The survey reinforces that perhaps Trump’s biggest political problem with the war is how much it’s costing. That’s especially the case with $4-plus gas, but it’s also the case more generally.

Americans don’t see the point of the war, but they especially don’t see the point given the price tag.

Americans opposed the Pentagon’s proposal to spend $200 billion on the war by an overwhelming margin, 71%-29%. Even about 4 in 10 Republicans opposed that.

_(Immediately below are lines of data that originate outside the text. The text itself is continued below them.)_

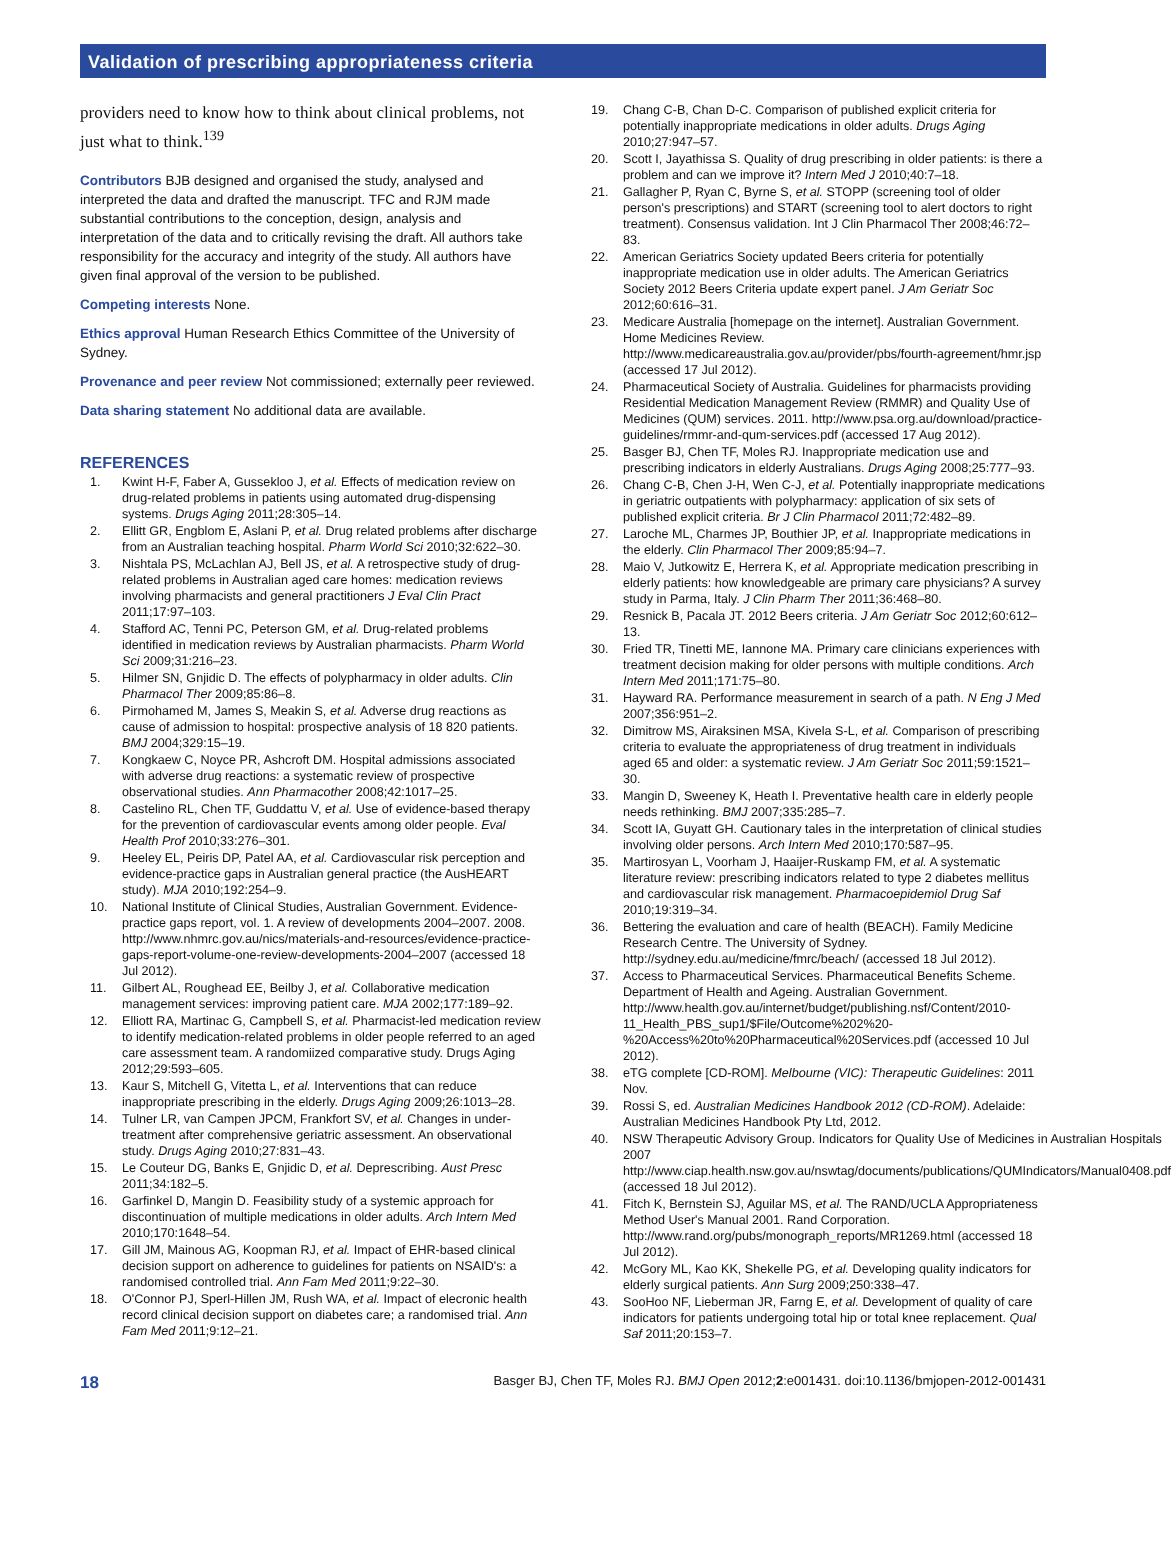Validation of prescribing appropriateness criteria
providers need to know how to think about clinical problems, not just what to think.<sup>139</sup>
Contributors BJB designed and organised the study, analysed and interpreted the data and drafted the manuscript. TFC and RJM made substantial contributions to the conception, design, analysis and interpretation of the data and to critically revising the draft. All authors take responsibility for the accuracy and integrity of the study. All authors have given final approval of the version to be published.
Competing interests None.
Ethics approval Human Research Ethics Committee of the University of Sydney.
Provenance and peer review Not commissioned; externally peer reviewed.
Data sharing statement No additional data are available.
REFERENCES
1. Kwint H-F, Faber A, Gussekloo J, et al. Effects of medication review on drug-related problems in patients using automated drug-dispensing systems. Drugs Aging 2011;28:305–14.
2. Ellitt GR, Engblom E, Aslani P, et al. Drug related problems after discharge from an Australian teaching hospital. Pharm World Sci 2010;32:622–30.
3. Nishtala PS, McLachlan AJ, Bell JS, et al. A retrospective study of drug-related problems in Australian aged care homes: medication reviews involving pharmacists and general practitioners J Eval Clin Pract 2011;17:97–103.
4. Stafford AC, Tenni PC, Peterson GM, et al. Drug-related problems identified in medication reviews by Australian pharmacists. Pharm World Sci 2009;31:216–23.
5. Hilmer SN, Gnjidic D. The effects of polypharmacy in older adults. Clin Pharmacol Ther 2009;85:86–8.
6. Pirmohamed M, James S, Meakin S, et al. Adverse drug reactions as cause of admission to hospital: prospective analysis of 18 820 patients. BMJ 2004;329:15–19.
7. Kongkaew C, Noyce PR, Ashcroft DM. Hospital admissions associated with adverse drug reactions: a systematic review of prospective observational studies. Ann Pharmacother 2008;42:1017–25.
8. Castelino RL, Chen TF, Guddattu V, et al. Use of evidence-based therapy for the prevention of cardiovascular events among older people. Eval Health Prof 2010;33:276–301.
9. Heeley EL, Peiris DP, Patel AA, et al. Cardiovascular risk perception and evidence-practice gaps in Australian general practice (the AusHEART study). MJA 2010;192:254–9.
10. National Institute of Clinical Studies, Australian Government. Evidence-practice gaps report, vol. 1. A review of developments 2004–2007. 2008. http://www.nhmrc.gov.au/nics/materials-and-resources/evidence-practice-gaps-report-volume-one-review-developments-2004–2007 (accessed 18 Jul 2012).
11. Gilbert AL, Roughead EE, Beilby J, et al. Collaborative medication management services: improving patient care. MJA 2002;177:189–92.
12. Elliott RA, Martinac G, Campbell S, et al. Pharmacist-led medication review to identify medication-related problems in older people referred to an aged care assessment team. A randomiized comparative study. Drugs Aging 2012;29:593–605.
13. Kaur S, Mitchell G, Vitetta L, et al. Interventions that can reduce inappropriate prescribing in the elderly. Drugs Aging 2009;26:1013–28.
14. Tulner LR, van Campen JPCM, Frankfort SV, et al. Changes in under-treatment after comprehensive geriatric assessment. An observational study. Drugs Aging 2010;27:831–43.
15. Le Couteur DG, Banks E, Gnjidic D, et al. Deprescribing. Aust Presc 2011;34:182–5.
16. Garfinkel D, Mangin D. Feasibility study of a systemic approach for discontinuation of multiple medications in older adults. Arch Intern Med 2010;170:1648–54.
17. Gill JM, Mainous AG, Koopman RJ, et al. Impact of EHR-based clinical decision support on adherence to guidelines for patients on NSAID's: a randomised controlled trial. Ann Fam Med 2011;9:22–30.
18. O'Connor PJ, Sperl-Hillen JM, Rush WA, et al. Impact of elecronic health record clinical decision support on diabetes care; a randomised trial. Ann Fam Med 2011;9:12–21.
19. Chang C-B, Chan D-C. Comparison of published explicit criteria for potentially inappropriate medications in older adults. Drugs Aging 2010;27:947–57.
20. Scott I, Jayathissa S. Quality of drug prescribing in older patients: is there a problem and can we improve it? Intern Med J 2010;40:7–18.
21. Gallagher P, Ryan C, Byrne S, et al. STOPP (screening tool of older person's prescriptions) and START (screening tool to alert doctors to right treatment). Consensus validation. Int J Clin Pharmacol Ther 2008;46:72–83.
22. American Geriatrics Society updated Beers criteria for potentially inappropriate medication use in older adults. The American Geriatrics Society 2012 Beers Criteria update expert panel. J Am Geriatr Soc 2012;60:616–31.
23. Medicare Australia [homepage on the internet]. Australian Government. Home Medicines Review. http://www.medicareaustralia.gov.au/provider/pbs/fourth-agreement/hmr.jsp (accessed 17 Jul 2012).
24. Pharmaceutical Society of Australia. Guidelines for pharmacists providing Residential Medication Management Review (RMMR) and Quality Use of Medicines (QUM) services. 2011. http://www.psa.org.au/download/practice-guidelines/rmmr-and-qum-services.pdf (accessed 17 Aug 2012).
25. Basger BJ, Chen TF, Moles RJ. Inappropriate medication use and prescribing indicators in elderly Australians. Drugs Aging 2008;25:777–93.
26. Chang C-B, Chen J-H, Wen C-J, et al. Potentially inappropriate medications in geriatric outpatients with polypharmacy: application of six sets of published explicit criteria. Br J Clin Pharmacol 2011;72:482–89.
27. Laroche ML, Charmes JP, Bouthier JP, et al. Inappropriate medications in the elderly. Clin Pharmacol Ther 2009;85:94–7.
28. Maio V, Jutkowitz E, Herrera K, et al. Appropriate medication prescribing in elderly patients: how knowledgeable are primary care physicians? A survey study in Parma, Italy. J Clin Pharm Ther 2011;36:468–80.
29. Resnick B, Pacala JT. 2012 Beers criteria. J Am Geriatr Soc 2012;60:612–13.
30. Fried TR, Tinetti ME, Iannone MA. Primary care clinicians experiences with treatment decision making for older persons with multiple conditions. Arch Intern Med 2011;171:75–80.
31. Hayward RA. Performance measurement in search of a path. N Eng J Med 2007;356:951–2.
32. Dimitrow MS, Airaksinen MSA, Kivela S-L, et al. Comparison of prescribing criteria to evaluate the appropriateness of drug treatment in individuals aged 65 and older: a systematic review. J Am Geriatr Soc 2011;59:1521–30.
33. Mangin D, Sweeney K, Heath I. Preventative health care in elderly people needs rethinking. BMJ 2007;335:285–7.
34. Scott IA, Guyatt GH. Cautionary tales in the interpretation of clinical studies involving older persons. Arch Intern Med 2010;170:587–95.
35. Martirosyan L, Voorham J, Haaijer-Ruskamp FM, et al. A systematic literature review: prescribing indicators related to type 2 diabetes mellitus and cardiovascular risk management. Pharmacoepidemiol Drug Saf 2010;19:319–34.
36. Bettering the evaluation and care of health (BEACH). Family Medicine Research Centre. The University of Sydney. http://sydney.edu.au/medicine/fmrc/beach/ (accessed 18 Jul 2012).
37. Access to Pharmaceutical Services. Pharmaceutical Benefits Scheme. Department of Health and Ageing. Australian Government. http://www.health.gov.au/internet/budget/publishing.nsf/Content/2010-11_Health_PBS_sup1/$File/Outcome%202%20-%20Access%20to%20Pharmaceutical%20Services.pdf (accessed 10 Jul 2012).
38. eTG complete [CD-ROM]. Melbourne (VIC): Therapeutic Guidelines: 2011 Nov.
39. Rossi S, ed. Australian Medicines Handbook 2012 (CD-ROM). Adelaide: Australian Medicines Handbook Pty Ltd, 2012.
40. NSW Therapeutic Advisory Group. Indicators for Quality Use of Medicines in Australian Hospitals 2007 http://www.ciap.health.nsw.gov.au/nswtag/documents/publications/QUMIndicators/Manual0408.pdf (accessed 18 Jul 2012).
41. Fitch K, Bernstein SJ, Aguilar MS, et al. The RAND/UCLA Appropriateness Method User's Manual 2001. Rand Corporation. http://www.rand.org/pubs/monograph_reports/MR1269.html (accessed 18 Jul 2012).
42. McGory ML, Kao KK, Shekelle PG, et al. Developing quality indicators for elderly surgical patients. Ann Surg 2009;250:338–47.
43. SooHoo NF, Lieberman JR, Farng E, et al. Development of quality of care indicators for patients undergoing total hip or total knee replacement. Qual Saf 2011;20:153–7.
18 Basger BJ, Chen TF, Moles RJ. BMJ Open 2012;2:e001431. doi:10.1136/bmjopen-2012-001431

The poll also showed that, while 66% broadly disapproved of the decision to take military action against Iran, that number increased to 70% when people were asked whether the war was “worth it” — both in terms of lives and the financial burden.

Even 35% of Republicans said the war wasn’t worth it.

The CNN poll echoes an earlier CBS News-YouGov poll that showed 67% of Americans and 36% of Republicans said Americans should not be willing to pay more for gas during the war.

In other words: There is precious little appetite for sacrificing for this particular cause. Yet here’s Trump setting up the choice in some of the most politically unhelpful terms imaginable — between paying for bombs and paying for taking care of children.

And in case you don’t think it’s a bad talking point, consider that it’s very similar to the argument that Secretary of State Marco Rubio was attempting to use against Iran, just two days earlier.

“Imagine an Iran that, instead of spending their wealth, billions of dollars, supporting terrorists or weapons, had spent that money helping the people of Iran,” he said on ABC’s “Good Morning America” on Monday. “You’d have a much different country.”

Trump and those around him have struggled to talk about these kinds of things before. His meandering answer on childcare was arguably one of his worst moments of the 2024 campaign. And the president and other top administration officials have repeatedly spoken awkwardly about how people can make ends meet in tough economic times and during a period of stubborn inflation. (Remember Trump telling Americans to just buy fewer dolls and pencils.)

But none of those comments came in the context of such a high-profile political issue — and one that was cutting against Trump so much.

The White House must be ruing that they somehow went out publicly.

This story has been updated with comment from Karoline Leavitt.